**Extrait**
Quand on parle des capacités hors-norme de Ramanujan, on rappelle toujours l’anecdote rapportée par Hardy, celle du nombre 1729. Bien sûr, le film ne se prive pas de le mettre en image. En se rendant au chevet de Ramanujan, Hardy emprunte un taxi portant le numéro 1729. Hardy trouve ce nombre sans intérêt, craignant un mauvais présage. Ramanujan lui réplique alors que, pas du tout, 1729 est un nombre très intéressant, puisque c’est le plus petit entier que l’on peut écrire sous la forme d’une somme de deux cubes positifs, et ce, de deux façons différentes. En effet, 1729 est égal à 1³+12³, mais aussi à 9³+10³. Cette propriété du nombre était connue bien avant Ramanujan, mais c’est malgré tout cette anecdote du taxi qui l’a popularisé. On appelle d’ailleurs désormais N-ième nombre  taxicab le plus petit des entiers que l’on peut écrire comme somme de 2 cubes positifs de N façons différentes. Le nombre 1729 est donc le deuxième nombre taxicab. Le 3e nombre taxicab, quant à lui, vaut 87 539 319. On sait aujourd’hui que la suite des nombres taxicab est infinies, mais on ne connait la valeur que des 6 premiers.

**Relevés**

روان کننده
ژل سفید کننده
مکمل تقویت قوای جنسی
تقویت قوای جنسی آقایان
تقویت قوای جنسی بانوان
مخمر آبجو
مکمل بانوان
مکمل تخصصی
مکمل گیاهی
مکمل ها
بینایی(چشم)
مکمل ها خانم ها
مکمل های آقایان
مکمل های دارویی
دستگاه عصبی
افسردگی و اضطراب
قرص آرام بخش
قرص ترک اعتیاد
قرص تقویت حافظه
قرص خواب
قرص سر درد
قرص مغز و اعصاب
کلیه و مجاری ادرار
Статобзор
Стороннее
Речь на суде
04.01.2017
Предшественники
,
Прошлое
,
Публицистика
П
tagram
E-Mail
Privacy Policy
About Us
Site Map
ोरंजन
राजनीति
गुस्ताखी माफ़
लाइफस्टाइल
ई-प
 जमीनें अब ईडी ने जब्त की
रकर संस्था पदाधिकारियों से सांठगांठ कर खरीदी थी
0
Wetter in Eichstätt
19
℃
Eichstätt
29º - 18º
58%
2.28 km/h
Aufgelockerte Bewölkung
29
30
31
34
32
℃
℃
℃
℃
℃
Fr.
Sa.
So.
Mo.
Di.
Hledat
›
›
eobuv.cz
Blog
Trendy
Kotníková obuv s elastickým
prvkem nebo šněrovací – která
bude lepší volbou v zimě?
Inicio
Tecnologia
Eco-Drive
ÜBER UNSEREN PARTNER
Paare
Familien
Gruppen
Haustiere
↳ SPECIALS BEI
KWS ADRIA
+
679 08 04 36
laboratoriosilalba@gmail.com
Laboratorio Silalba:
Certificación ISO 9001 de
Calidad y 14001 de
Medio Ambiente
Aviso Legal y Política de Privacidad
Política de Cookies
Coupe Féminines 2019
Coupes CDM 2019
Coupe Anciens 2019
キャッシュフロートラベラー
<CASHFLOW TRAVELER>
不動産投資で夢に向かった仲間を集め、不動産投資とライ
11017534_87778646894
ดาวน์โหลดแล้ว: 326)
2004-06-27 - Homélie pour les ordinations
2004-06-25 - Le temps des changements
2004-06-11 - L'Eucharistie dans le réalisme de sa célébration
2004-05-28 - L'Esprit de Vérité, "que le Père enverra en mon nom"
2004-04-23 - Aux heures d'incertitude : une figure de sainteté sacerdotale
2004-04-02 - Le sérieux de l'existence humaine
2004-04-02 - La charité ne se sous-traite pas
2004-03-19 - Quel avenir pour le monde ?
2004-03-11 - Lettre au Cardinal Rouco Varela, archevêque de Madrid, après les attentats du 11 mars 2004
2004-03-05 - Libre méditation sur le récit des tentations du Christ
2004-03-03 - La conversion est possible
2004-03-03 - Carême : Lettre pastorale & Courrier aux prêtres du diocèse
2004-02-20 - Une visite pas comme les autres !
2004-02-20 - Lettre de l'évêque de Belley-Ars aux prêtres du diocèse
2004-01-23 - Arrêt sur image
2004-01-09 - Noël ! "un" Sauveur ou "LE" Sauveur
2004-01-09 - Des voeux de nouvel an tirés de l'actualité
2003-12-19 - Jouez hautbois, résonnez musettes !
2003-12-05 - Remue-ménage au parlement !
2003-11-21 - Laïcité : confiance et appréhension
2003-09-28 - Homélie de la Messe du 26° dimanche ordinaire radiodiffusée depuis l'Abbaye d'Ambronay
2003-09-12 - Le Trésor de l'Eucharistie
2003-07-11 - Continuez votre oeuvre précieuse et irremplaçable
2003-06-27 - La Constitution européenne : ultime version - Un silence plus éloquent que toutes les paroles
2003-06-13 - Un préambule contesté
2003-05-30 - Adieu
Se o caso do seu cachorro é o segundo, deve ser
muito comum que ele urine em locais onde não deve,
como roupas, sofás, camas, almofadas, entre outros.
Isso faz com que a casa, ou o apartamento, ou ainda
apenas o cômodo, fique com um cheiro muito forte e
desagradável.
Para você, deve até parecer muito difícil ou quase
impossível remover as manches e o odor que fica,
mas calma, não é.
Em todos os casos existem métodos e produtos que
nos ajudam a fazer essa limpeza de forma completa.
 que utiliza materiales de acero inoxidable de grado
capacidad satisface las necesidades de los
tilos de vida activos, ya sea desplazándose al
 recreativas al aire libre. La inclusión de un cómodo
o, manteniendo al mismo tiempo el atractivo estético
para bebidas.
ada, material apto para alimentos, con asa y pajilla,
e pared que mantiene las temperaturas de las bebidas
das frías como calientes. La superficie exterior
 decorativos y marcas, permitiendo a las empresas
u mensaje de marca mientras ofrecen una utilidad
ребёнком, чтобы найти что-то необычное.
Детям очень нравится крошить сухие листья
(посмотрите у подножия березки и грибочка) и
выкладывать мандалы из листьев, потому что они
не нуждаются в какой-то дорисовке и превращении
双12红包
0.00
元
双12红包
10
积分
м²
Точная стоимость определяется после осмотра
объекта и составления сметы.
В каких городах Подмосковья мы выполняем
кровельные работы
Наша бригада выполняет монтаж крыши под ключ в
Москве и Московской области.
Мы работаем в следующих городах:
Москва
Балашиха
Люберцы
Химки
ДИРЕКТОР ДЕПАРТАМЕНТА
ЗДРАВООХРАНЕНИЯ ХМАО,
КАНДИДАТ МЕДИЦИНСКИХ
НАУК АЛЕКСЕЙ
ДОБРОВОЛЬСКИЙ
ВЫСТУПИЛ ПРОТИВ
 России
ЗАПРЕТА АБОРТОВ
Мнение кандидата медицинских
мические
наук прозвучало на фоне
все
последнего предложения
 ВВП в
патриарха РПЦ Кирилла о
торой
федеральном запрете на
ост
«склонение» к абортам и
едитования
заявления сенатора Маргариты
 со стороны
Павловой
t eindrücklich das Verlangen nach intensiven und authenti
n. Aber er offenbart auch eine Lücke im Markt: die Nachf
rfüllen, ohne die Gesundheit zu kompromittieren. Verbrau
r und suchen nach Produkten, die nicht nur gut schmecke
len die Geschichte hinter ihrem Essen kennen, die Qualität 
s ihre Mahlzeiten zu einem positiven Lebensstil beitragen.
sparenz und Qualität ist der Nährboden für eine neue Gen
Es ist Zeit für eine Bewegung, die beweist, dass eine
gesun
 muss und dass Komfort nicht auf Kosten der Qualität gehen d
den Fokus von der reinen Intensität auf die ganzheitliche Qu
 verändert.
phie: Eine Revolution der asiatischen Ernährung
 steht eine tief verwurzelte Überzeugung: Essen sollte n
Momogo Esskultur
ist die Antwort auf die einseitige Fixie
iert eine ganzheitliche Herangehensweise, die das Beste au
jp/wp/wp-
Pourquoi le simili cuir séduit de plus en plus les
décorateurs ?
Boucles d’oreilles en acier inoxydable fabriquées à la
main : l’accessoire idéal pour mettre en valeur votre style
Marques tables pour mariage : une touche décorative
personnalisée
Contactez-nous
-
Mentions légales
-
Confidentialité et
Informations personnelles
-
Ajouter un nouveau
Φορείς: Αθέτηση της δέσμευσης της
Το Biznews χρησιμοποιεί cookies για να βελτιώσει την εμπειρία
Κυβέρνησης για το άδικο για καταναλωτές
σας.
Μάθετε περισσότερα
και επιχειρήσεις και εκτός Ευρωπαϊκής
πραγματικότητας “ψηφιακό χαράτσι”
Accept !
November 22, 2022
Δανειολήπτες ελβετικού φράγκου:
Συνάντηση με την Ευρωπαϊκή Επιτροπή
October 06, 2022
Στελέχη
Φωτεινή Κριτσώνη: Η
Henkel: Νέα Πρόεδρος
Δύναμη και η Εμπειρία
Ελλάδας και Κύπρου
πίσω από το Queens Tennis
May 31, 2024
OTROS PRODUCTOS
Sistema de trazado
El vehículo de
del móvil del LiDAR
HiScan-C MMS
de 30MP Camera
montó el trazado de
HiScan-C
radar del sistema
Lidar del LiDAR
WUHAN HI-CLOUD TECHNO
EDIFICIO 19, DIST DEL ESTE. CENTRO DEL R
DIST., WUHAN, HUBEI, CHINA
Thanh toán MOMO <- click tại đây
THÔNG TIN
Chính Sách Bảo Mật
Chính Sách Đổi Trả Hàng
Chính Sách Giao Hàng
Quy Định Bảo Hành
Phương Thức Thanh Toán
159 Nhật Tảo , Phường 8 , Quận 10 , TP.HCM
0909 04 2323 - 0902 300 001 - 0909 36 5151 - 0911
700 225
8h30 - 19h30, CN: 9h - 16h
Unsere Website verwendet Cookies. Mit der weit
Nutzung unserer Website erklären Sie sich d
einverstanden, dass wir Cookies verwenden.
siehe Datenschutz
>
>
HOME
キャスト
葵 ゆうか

**Tâches à réaliser**
(a) D'après l'extrait, quelle est la valeur du troisième nombre taxicab ?
(b) Reproduisez à l'identique les lignes des relevés, en partant de leur toute première ligne et en terminant par la ligne qui contient "<CASHFLOW TRAVELER>", celle-ci comprise.

**Réponses ci-dessous**
(a) Le troisième nombre taxicab vaut 87 539 319.

(b)
روان کننده
ژل سفید کننده
مکمل تقویت قوای جنسی
تقویت قوای جنسی آقایان
تقویت قوای جنسی بانوان
مخمر آبجو
مکمل بانوان
مکمل تخصصی
مکمل گیاهی
مکمل ها
بینایی(چشم)
مکمل ها خانم ها
مکمل های آقایان
مکمل های دارویی
دستگاه عصبی
افسردگی و اضطراب
قرص آرام بخش
قرص ترک اعتیاد
قرص تقویت حافظه
قرص خواب
قرص سر درد
قرص مغز و اعصاب
کلیه و مجاری ادرار
Статобзор
Стороннее
Речь на суде
04.01.2017
Предшественники
,
Прошлое
,
Публицистика
П
tagram
E-Mail
Privacy Policy
About Us
Site Map
ोरंजन
राजनीति
गुस्ताखी माफ़
लाइफस्टाइल
ई-प
 जमीनें अब ईडी ने जब्त की
रकर संस्था पदाधिकारियों से सांठगांठ कर खरीदी थी
0
Wetter in Eichstätt
19
℃
Eichstätt
29º - 18º
58%
2.28 km/h
Aufgelockerte Bewölkung
29
30
31
34
32
℃
℃
℃
℃
℃
Fr.
Sa.
So.
Mo.
Di.
Hledat
›
›
eobuv.cz
Blog
Trendy
Kotníková obuv s elastickým
prvkem nebo šněrovací – která
bude lepší volbou v zimě?
Inicio
Tecnologia
Eco-Drive
ÜBER UNSEREN PARTNER
Paare
Familien
Gruppen
Haustiere
↳ SPECIALS BEI
KWS ADRIA
+
679 08 04 36
laboratoriosilalba@gmail.com
Laboratorio Silalba:
Certificación ISO 9001 de
Calidad y 14001 de
Medio Ambiente
Aviso Legal y Política de Privacidad
Política de Cookies
Coupe Féminines 2019
Coupes CDM 2019
Coupe Anciens 2019
キャッシュフロートラベラー
<CASHFLOW TRAVELER>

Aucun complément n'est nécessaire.